Our second race was not until Sunday, so we had time to socialise with friends near Norwich. Gary Chappell joined us explaining that the recovery crew had ripped off his oil pipes when they went to move him after the race. Gary had pulled off with a broken clutch just to add to his woes. Rained was forecast but it did not arrive until just before our start. Everyone had time to fit wets, or in Woody’s case fit whatever he could find!!! After two warm up laps, where Rod almost caught the tail of the field (not sure what he was up to, but he did have an off here in the rain once, so perhaps he wanted to know how much grip there was). The start went OK this time and Greg and Rod ran side by side as far as Sear corner. On the back straight Rod edged slightly ahead and appeared first around Coram. Greg kept the pressure on, benefiting from a new set of wet tyres. Eventually his persistence paid off when Rod was wrong footed by a group of back markers going into the bomb Hole (not their fault I hasten to add). Greg slipped by going around Coram. Rod soon struck back and slipped alongside the bright RS500 going into Sear. This was great stuff, and on a treacherous track it made it even more remarkable. Both drivers put in their fastest laps on lap six, but Rod was nearly a second faster and he maintained a small advantage to the chequered flag. 38 seconds back, Richard Brent took a remarkable third overall. His delight at this result was a pleasure to see, plus he also got voted the driver of the race. Andy Thompson completed the unlapped runners in fourth; such had been the pace of the leaders. Fifth went to a very happy Mark Hosken, although he thought his rear differential was not working properly. Ray Barrow was less than a second behind Mark, and just behind Ray was Darren Bly (winning class D again).
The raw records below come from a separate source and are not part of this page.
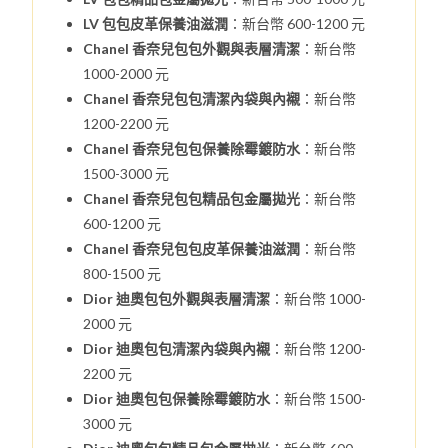
LV 包包皮革保養油滋潤
：新台幣 600-1200 元
Chanel 香奈兒包包外觀與表層清潔
：新台幣
1000-2000 元
Chanel 香奈兒包包清潔內袋與內襯
：新台幣
1200-2200 元
Chanel 香奈兒包包保養除霉鍍防水
：新台幣
1500-3000 元
Chanel 香奈兒包包精品包金屬拋光
：新台幣
600-1200 元
Chanel 香奈兒包包皮革保養油滋潤
：新台幣
800-1500 元
Dior 迪奧包包外觀與表層清潔
：新台幣 1000-
2000 元
Dior 迪奧包包清潔內袋與內襯
：新台幣 1200-
2200 元
Dior 迪奧包包保養除霉鍍防水
：新台幣 1500-
3000 元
Ray Adams had a good run into eighth place with his smart Seat, although the other class B runners had either non-started or retired (most notably Steve Weatherley and Rick May). Lee McNair triumphed in class E from a fast closing Mike Edgell, Peter Crewes having pulled off at the Bomb Hole on lap six. Into 11th place (and first tin top) was Gary Cole with his neat Citroen Xsara. His tyres were much better suited than Martin Johnston’s, which are nearly five years old. Greg Pye finished two laps down in 13th, pursued by Neville Moore. Alan Cherry had a ringside seat of Andy Woods-Dean’s antics in the Renault Megane. Woody’s odd tyres made for a very eventful experience, but at least he netted some more points. Likewise John Cross struggled valiantly with his V8 monster, as did all the drivers really. It must be said that the conditions were very difficult so it was good to see that most survived. Steve Dann suffered a drowned engine and some pulled off with visibility problems, but at least there were no accidents. A quick mention goes to Chris Adams, who set the third fastest lap in the race after an incident. Although Chris finished second to last, he threw his Integra around with great gusto.

There now follows a seven week break before Castle Combe. Expect another full grid at this popular venue, and hopefully the sun will shine like last year. We have a few things to check out, most notable a possible head gasket leak.